• _Description of the task_
State, as a bare number, how many lines below contain "What".
(Data provided Opens)
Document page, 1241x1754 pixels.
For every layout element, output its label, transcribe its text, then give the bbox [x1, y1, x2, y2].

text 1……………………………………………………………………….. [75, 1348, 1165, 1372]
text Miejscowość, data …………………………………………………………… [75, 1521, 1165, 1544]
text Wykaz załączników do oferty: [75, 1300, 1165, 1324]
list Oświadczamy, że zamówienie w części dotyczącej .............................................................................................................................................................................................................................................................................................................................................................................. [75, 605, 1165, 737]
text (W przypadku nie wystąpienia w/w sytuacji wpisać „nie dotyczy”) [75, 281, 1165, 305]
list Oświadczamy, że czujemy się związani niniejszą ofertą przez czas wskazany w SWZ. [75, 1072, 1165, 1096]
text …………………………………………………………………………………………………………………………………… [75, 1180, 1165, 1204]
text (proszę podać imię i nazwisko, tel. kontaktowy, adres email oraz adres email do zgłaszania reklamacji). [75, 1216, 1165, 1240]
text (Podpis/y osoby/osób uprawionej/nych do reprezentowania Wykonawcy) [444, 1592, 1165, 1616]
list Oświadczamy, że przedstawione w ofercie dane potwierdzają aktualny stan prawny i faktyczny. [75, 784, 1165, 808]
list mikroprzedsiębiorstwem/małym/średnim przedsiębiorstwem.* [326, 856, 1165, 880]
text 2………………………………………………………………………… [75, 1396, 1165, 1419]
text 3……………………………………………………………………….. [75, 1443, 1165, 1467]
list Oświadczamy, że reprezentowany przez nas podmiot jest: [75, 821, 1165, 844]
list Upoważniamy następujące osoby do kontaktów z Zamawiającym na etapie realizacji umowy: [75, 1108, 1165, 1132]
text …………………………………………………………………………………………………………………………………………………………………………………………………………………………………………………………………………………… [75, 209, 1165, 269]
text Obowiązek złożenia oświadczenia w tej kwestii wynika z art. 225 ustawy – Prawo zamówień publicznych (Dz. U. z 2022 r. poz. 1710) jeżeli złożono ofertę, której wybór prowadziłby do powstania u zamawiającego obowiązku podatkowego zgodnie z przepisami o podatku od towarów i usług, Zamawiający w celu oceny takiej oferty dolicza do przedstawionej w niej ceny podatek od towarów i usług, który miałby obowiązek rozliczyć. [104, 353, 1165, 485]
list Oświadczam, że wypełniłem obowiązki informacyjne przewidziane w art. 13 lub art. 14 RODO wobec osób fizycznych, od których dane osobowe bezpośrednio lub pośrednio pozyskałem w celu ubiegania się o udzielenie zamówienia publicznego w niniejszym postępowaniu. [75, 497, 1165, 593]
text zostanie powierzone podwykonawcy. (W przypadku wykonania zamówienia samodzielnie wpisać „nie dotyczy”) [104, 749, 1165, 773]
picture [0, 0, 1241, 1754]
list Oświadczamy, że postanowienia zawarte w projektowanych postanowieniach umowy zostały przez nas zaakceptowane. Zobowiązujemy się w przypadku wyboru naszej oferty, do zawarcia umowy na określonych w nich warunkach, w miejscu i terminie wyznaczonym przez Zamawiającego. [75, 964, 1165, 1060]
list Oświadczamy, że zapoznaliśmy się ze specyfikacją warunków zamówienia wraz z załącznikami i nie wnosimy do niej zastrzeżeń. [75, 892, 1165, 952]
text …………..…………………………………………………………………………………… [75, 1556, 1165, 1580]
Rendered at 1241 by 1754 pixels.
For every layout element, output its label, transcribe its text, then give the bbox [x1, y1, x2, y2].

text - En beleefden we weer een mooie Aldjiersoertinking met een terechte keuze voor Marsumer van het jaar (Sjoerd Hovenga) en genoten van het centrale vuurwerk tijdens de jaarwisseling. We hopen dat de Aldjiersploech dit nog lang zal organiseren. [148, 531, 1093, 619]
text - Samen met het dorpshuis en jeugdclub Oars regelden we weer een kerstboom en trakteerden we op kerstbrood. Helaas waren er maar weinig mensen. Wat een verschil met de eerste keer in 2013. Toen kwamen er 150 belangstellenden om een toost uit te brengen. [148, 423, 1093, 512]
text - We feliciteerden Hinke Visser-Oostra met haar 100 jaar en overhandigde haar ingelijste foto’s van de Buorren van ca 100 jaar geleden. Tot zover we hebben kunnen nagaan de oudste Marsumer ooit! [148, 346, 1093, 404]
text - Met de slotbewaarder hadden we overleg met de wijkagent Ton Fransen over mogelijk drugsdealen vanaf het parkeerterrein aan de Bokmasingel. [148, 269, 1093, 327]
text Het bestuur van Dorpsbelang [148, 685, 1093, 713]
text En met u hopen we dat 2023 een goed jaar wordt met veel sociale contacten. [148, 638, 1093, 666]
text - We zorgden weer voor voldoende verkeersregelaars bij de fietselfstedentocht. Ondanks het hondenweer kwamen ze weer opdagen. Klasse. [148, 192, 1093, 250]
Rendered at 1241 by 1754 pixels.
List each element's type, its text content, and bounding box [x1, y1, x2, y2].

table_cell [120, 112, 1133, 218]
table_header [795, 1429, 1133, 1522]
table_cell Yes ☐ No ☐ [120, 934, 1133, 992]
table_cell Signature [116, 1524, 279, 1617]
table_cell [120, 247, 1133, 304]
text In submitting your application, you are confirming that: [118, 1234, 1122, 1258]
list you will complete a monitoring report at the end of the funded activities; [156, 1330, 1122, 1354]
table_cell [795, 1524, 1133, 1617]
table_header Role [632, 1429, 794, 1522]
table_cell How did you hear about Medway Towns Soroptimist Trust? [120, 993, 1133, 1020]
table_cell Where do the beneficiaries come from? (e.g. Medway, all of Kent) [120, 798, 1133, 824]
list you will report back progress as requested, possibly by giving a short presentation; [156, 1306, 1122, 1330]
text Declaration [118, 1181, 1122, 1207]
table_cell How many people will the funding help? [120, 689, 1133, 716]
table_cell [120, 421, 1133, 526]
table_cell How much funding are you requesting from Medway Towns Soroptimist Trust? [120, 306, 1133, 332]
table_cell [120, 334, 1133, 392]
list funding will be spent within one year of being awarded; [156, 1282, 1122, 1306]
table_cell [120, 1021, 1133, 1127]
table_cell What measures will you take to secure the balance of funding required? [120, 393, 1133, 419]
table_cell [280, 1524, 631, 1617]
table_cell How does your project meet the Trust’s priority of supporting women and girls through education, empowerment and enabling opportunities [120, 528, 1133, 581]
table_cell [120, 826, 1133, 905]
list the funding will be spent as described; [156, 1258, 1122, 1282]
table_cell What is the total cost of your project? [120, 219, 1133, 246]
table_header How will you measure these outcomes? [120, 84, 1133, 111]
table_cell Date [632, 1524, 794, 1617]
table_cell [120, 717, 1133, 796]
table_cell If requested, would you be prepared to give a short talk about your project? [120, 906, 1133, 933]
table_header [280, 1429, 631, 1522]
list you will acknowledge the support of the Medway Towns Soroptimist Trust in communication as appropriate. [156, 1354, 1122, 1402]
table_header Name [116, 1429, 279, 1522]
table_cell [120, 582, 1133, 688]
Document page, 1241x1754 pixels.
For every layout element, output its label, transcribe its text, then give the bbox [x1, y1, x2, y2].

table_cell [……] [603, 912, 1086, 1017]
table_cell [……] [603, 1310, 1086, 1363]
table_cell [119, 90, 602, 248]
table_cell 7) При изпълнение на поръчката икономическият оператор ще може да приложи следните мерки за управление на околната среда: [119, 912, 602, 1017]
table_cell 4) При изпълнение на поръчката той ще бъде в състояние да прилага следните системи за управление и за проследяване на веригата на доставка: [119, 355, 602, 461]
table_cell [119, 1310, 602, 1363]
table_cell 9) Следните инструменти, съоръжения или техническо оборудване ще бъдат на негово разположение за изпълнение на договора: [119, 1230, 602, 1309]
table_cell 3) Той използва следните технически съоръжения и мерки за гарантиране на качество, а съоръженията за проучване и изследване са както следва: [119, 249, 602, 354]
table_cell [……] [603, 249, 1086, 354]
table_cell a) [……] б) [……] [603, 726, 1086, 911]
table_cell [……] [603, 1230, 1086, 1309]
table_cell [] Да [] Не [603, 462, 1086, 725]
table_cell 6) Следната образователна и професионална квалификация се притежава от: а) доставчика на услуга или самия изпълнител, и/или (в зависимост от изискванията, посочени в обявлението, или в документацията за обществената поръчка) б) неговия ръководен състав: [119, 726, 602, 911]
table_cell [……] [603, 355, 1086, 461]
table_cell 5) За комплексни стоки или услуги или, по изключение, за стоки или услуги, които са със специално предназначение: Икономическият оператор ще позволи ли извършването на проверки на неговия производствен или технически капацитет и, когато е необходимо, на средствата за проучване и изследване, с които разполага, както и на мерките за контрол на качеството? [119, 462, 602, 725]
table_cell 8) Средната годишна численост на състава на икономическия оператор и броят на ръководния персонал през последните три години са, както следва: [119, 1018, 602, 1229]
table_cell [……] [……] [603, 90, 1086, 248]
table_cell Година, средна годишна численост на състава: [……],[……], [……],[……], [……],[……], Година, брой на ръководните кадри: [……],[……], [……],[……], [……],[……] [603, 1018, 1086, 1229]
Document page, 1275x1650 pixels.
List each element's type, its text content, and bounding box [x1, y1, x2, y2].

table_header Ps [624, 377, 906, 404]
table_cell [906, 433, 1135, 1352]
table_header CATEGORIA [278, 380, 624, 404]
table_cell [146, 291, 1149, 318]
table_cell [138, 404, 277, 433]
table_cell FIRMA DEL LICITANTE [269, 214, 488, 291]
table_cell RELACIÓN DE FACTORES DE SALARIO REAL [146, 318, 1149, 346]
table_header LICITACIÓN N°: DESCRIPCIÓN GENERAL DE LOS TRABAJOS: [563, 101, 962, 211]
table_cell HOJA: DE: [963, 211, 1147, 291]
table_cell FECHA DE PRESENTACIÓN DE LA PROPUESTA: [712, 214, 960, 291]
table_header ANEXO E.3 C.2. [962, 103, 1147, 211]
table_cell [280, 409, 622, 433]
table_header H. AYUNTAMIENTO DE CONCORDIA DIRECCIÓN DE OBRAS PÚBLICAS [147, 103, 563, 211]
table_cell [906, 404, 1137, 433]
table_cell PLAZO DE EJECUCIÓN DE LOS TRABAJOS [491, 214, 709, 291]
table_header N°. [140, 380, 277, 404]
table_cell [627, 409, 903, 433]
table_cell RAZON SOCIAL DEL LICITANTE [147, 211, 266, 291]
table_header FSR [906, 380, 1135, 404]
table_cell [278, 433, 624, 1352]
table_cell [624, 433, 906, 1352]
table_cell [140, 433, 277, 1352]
(Data provided Closes)
• _Exercise output_
2